I believe disinformation (not misinformation) that endangered lives should be illegal, yes.

If someone posts a video that purposefully tells people to do something that endangers lives and makes it look good/safe, that person should face penalties of fines or jail time functional of how dangerous their recommendation was.

As for the laptop, I'm not dismissing anything.

It's 100% an entirely unrelated anecdote that was mentioned as a totally seperate and discrete event in the letter, that has nothing to do with the headline.

The article used vague wording to try and jumble the two seperate events together and make it sound like they were one event that occurred, which us extremely shitty journalism.

Stop falling for such obvious bullshit and go read the original source.

I have no issue with governments cracking down on disinformation.

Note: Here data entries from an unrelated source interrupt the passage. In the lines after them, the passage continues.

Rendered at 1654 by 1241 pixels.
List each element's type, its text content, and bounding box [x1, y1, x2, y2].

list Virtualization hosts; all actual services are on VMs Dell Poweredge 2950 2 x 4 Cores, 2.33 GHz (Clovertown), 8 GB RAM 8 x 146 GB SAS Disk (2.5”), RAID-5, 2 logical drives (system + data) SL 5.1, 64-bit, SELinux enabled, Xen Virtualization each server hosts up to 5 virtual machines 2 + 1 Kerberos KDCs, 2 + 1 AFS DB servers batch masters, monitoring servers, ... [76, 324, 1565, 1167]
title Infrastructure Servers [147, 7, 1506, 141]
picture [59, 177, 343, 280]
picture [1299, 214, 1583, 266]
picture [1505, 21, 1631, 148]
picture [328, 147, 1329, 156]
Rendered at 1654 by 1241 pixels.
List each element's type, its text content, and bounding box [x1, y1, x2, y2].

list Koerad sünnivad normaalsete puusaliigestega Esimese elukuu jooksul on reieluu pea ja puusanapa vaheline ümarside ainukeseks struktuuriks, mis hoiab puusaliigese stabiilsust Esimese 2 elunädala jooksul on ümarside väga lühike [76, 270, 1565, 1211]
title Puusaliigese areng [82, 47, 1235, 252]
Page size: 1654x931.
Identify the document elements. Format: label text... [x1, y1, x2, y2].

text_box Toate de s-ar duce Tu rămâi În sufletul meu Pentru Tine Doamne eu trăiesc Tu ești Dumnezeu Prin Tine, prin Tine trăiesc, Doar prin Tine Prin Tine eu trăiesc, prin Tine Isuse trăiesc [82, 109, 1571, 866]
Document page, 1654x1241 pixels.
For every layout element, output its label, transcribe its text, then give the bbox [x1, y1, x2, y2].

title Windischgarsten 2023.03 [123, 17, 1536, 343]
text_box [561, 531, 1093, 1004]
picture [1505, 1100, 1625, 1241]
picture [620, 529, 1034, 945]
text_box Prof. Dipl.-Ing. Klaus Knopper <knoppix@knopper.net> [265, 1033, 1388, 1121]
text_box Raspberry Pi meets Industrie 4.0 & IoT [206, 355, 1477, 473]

It's a huge problem and should carry extremely heavy penalties if it causes harm.

[–] jimbolauski@lemm.ee 0 points 2 weeks ago (1 children)

I believe disinformation (not misinformation) that endangered lives should be illegal, yes.

Who determines what is disinformation?

Who determines that the information is endangering lives?

If Trump wins the election do you want him determining these things?

[–] pixxelkick@lemmy.world 2 points 2 weeks ago (1 children)

Who determines what is disinformation?

A jury, for a given case

Who determines that the information is endangering lives?

A jury, for a given case

If Trump wins the election do you want him determining these things?

I wouldn't put it past him to try and do that, knowing him.

But that's not how laws work. Determining if a given case is or is not disinformation would be up to a jury to deliberate, based on facts presented by the lawyers.

As that's how the justice system works. Or us supposed to at least.

And yes, proving it is disinformation is super hard, so the prosecutor must have a pretty iron tight case. You'd likely need witnesses that can attest to the defendant outright admitting to the act, or their behaviors that signal intent, or evidence on their devices, etc.

This is exactly how Libel and Slander / Defamation cases work right now, you have to prove the defendant knew they were lying and or making a story up intentionally which is incredibly hard, cuz the dependant can just go "I really thought that was the truth!"

For example in the Heard v Depp case, they had to pull evidence of her doctoring photos and using makeup to really sell the case and win the jury over.

So it's a huge gap to cross...

But...

If you do cross it, I believe the penalty for it should be pretty severe. Especially if the defendant was:

  1. Endangering people's lives with bad advice And/Or
  2. Posing as an expert without actually being one

IE those people that dress up like a doctor or nurse or etc and then sell extremely bullshit stuff on social media. That should straight up result in some prison time if they gave out genuinely harmful disinformation.

[–] jimbolauski@lemm.ee -1 points 2 weeks ago

Before a case makes it to a jury a federal prosecutor has to press charges, the prosecutor can decide which cases to take up and where to prosecute. If Trump wins his appointed prosecutors will go after democrats in Republican stronghold venues.